- **Tugas**
Jawablah pertanyaan berikut berdasarkan kutipan tentang UU Dikti.
1. Berapa persen paling sedikit dari seluruh mahasiswa baru yang wajib diterima PTN dari calon mahasiswa berpotensi akademik tinggi tetapi kurang mampu secara ekonomi dan dari daerah terdepan, terluar, dan tertinggal?
2. Pasal dan ayat berapa yang menyebut hak mahasiswa menyelesaikan program pendidikan sesuai dengan kecepatan belajar masing-masing?
3. Siapa yang diminta ikut mewujudkan suasana belajar dan pembelajaran sehingga mahasiswa aktif mengembangkan potensinya?

Apakah UU Dikti Memberangus Kebebasan Mahasiswa?
Sebaliknya, justru UU Dikti mengharuskan agar pengembangan potensi Mahasiswa harus difasilitasi oleh Kampus. Hak berorganisasi mahasiswa secara tegas dilindungi di dalam UU ini.
Dalam UU DIKTI ini, ada beragam jenis hak mahasiswa yang dilindungi
dan diwujudkan baik oleh Pemerintah, Penyelenggara Pendidikan Tinggi, maupun Civitas Akademika yang ada di masing-masing Perguruan Tinggi. Pertama, Mahasiswa sebagai anggota sivitas akademika diposisikan sebagai insan dewasa yang memiliki kesadaran sendiri dalam mengembangkan potensi diri di Perguruan Tinggi untuk menjadi intelektual, ilmuwan, praktisi, dan/atau profesional (Pasal 13 ayat 1)
Dalam UU DIKTI ini juga ditegaskan bahwa setiap PTN wajib mencari dan menjaring calon Mahasiswa yang memiliki potensi akademik tinggi, tetapi kurang mampu secara ekonomi dan calon Mahasiswa dari daerah terdepan, terluar, dan tertinggal untuk diterima paling sedikit 20% (dua puluh persen) dari seluruh Mahasiswa baru yang diterima dan tersebar pada semua Program Studi. (Pasal 74 ayat 1). Selanjutnya setiap Program Studi yang menerima calon Mahasiswa nantinya dapat memperoleh bantuan biaya pendidikan dari Pemerintah, Pemerintah daerah, Perguruan Tinggi, dan/atau Masyarakat. (Pasal 74 ayat 2)
Kedua, Pemerintah melalui UU DIKTI ini intinya memberikan aturan yang
mengikat kepada masing-masing PT baik bagi mahasiswa yang sedang belajar, maupun calon mahasiswa yang sudah diterima, namun dari kalangan tidak mampu.
Ketiga, UU DIKTI juga menekankan agar Dosen sebagai Sivitas
Akademik ikut mewujudkan suasana belajar dan pembelajaran sehingga Mahasiswa aktif mengembangkan Potensinya (Pasal 12 ayat 1).
Keempat, UU DIKTI juga menegaskan bahwa Mahasiswa dapat secara aktif mengembangkan potensinya dengan melakukan pembelajaran, pencarian kebenaran ilmiah, dan/atau penguasaan, pengembangan, dan pengamalan suatu cabang ilmu pengetahuan dan/atau teknologi untuk menjadi ilmuwan, intelektual, praktisi, dan/atau profesional yang berbudaya (Pasal 13 ayat 2) dan berhak mendapatkan layanan pendidikan
17
sesuai dengan bakat, minat, potensi, dan kemampuannya (Pasal 13 ayat 4), serta dapat menyelesaikan program pendidikan sesuai dengan kecepatan belajar masing-masing dan tidak melebihi ketentuan batas waktu yang ditetapkan oleh Perguruan Tinggi (Pasal 13 ayat 5).

- **Kumpulan Data**
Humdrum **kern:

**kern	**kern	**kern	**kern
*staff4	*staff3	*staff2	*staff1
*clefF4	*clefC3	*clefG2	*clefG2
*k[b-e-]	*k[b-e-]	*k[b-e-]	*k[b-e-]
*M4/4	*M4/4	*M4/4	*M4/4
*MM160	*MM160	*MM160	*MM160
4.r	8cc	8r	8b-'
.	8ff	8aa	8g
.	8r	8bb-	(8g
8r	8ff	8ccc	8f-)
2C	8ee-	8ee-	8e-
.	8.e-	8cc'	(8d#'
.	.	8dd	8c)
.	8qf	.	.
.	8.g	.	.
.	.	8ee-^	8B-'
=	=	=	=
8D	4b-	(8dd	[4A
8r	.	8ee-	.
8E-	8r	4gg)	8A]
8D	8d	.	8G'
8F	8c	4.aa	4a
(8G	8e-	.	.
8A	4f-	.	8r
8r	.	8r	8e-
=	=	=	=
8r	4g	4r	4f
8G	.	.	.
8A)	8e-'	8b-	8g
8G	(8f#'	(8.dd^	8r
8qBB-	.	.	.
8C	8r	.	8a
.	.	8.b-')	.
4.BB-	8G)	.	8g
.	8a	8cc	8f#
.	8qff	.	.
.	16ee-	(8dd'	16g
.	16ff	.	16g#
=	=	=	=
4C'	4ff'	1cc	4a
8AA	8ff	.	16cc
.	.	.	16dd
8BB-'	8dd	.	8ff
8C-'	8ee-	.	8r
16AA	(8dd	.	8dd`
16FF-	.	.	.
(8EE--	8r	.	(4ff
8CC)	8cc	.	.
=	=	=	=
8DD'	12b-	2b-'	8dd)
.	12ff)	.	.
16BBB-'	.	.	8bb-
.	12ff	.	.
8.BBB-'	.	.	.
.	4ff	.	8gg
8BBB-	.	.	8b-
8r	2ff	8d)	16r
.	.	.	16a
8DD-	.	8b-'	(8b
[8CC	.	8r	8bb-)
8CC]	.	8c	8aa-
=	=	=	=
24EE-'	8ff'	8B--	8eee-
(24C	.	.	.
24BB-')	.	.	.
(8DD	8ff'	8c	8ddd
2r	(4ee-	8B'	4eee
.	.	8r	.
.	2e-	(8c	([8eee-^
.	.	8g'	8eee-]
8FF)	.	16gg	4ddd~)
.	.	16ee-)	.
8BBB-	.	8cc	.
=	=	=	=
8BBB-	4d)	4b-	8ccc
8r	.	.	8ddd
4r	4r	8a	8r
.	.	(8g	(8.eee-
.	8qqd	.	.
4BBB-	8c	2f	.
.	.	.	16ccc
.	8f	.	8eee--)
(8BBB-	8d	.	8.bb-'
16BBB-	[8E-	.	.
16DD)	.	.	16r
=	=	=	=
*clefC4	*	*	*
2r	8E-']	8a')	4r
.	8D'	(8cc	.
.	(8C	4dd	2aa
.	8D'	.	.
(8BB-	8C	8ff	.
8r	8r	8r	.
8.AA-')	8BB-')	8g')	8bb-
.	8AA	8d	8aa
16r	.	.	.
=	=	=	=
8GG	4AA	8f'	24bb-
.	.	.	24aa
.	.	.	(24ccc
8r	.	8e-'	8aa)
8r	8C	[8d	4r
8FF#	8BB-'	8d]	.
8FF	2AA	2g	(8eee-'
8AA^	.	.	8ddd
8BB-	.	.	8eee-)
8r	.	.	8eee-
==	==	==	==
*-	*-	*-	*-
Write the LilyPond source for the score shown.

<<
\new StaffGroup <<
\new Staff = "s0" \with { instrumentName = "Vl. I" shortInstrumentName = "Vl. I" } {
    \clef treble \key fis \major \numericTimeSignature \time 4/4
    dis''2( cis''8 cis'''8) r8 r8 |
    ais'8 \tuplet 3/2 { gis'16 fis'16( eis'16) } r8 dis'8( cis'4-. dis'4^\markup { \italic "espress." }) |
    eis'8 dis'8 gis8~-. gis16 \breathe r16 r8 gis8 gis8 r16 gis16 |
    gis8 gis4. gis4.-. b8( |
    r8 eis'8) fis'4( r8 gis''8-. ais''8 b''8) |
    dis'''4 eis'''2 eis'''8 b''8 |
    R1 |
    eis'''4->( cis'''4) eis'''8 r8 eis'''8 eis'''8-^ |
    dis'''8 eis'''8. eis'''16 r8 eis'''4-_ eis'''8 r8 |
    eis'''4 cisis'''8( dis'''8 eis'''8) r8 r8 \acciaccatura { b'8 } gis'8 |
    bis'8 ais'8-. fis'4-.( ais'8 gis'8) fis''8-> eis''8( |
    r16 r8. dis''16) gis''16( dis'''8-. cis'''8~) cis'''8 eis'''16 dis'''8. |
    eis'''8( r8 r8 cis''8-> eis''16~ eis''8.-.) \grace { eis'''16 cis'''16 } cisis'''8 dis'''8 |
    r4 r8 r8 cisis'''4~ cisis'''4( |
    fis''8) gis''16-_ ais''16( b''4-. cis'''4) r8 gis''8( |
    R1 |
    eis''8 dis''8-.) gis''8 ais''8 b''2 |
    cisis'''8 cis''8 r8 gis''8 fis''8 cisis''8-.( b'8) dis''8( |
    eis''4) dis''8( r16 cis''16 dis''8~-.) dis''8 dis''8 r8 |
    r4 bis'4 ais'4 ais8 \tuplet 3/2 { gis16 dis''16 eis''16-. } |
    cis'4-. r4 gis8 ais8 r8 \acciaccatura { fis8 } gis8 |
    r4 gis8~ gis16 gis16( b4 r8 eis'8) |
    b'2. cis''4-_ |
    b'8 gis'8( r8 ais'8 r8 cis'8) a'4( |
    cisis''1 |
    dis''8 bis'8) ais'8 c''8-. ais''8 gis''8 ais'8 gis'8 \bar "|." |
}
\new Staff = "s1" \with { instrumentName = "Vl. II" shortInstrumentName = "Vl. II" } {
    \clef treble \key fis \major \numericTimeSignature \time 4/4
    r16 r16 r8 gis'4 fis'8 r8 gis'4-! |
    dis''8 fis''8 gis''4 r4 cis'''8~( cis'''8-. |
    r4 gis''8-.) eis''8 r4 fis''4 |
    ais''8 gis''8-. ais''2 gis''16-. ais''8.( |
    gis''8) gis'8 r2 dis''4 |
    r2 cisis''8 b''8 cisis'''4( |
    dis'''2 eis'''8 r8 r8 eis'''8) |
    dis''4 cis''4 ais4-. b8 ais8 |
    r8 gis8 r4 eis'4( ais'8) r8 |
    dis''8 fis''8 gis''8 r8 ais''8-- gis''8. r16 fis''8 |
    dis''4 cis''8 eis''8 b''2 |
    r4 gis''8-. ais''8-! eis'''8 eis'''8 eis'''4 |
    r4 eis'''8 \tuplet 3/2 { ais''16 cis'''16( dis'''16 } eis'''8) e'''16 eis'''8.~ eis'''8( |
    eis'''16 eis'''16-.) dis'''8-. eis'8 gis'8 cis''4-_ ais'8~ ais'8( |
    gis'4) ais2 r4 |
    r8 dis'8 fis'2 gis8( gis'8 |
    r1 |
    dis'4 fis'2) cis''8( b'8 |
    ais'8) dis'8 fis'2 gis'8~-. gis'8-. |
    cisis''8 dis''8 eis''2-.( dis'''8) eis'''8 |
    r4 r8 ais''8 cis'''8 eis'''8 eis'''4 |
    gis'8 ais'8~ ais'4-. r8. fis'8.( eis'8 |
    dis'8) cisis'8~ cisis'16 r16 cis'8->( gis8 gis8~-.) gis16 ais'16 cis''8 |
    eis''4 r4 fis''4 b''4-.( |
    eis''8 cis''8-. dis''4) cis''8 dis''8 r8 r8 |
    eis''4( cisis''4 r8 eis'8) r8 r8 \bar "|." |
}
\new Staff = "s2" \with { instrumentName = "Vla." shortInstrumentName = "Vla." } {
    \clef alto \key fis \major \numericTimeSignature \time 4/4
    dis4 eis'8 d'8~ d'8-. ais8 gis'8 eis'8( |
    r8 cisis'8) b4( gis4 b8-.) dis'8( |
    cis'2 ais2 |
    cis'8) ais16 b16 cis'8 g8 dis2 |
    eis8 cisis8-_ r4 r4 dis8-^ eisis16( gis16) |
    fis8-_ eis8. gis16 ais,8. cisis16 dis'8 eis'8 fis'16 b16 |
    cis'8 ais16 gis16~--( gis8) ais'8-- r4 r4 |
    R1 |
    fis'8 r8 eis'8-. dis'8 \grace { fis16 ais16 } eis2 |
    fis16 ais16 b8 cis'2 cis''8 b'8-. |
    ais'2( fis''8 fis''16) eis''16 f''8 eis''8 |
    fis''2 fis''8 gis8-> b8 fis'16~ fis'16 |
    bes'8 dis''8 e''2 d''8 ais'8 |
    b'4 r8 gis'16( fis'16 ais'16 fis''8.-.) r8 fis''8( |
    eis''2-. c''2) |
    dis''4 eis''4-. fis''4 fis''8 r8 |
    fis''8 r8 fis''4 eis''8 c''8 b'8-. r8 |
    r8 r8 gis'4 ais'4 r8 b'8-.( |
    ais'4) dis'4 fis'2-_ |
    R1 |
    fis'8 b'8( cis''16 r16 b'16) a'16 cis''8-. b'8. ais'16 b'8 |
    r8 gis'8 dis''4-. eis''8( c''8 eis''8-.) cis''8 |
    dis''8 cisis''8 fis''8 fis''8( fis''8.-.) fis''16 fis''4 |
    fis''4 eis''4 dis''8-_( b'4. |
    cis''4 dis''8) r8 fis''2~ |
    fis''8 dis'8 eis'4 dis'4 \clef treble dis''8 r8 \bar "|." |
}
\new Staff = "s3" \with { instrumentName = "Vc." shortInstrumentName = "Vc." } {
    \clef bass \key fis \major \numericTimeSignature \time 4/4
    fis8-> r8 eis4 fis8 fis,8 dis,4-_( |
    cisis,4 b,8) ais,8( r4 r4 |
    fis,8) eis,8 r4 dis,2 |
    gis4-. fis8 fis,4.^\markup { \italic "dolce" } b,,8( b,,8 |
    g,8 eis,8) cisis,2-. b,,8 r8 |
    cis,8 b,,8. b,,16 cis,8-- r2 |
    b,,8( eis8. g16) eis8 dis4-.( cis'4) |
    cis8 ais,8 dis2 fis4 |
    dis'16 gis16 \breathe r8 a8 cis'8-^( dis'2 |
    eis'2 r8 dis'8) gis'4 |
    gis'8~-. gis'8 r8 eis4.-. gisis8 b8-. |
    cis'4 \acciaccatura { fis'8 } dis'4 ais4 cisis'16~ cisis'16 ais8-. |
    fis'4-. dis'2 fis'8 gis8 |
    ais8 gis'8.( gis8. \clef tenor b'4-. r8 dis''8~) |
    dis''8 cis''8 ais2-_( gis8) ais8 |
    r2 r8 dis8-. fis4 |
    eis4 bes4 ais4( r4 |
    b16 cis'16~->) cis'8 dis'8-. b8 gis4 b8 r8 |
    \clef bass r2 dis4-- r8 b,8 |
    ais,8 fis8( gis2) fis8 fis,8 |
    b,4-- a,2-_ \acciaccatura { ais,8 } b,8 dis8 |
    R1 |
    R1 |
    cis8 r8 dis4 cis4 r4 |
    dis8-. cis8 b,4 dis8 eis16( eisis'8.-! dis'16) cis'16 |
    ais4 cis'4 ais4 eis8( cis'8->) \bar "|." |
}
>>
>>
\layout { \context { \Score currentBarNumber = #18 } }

- **Pembahasan Soal**
1. Paling sedikit 20% (dua puluh persen).
2. Pasal 13 ayat 5.
3. Dosen sebagai sivitas akademika.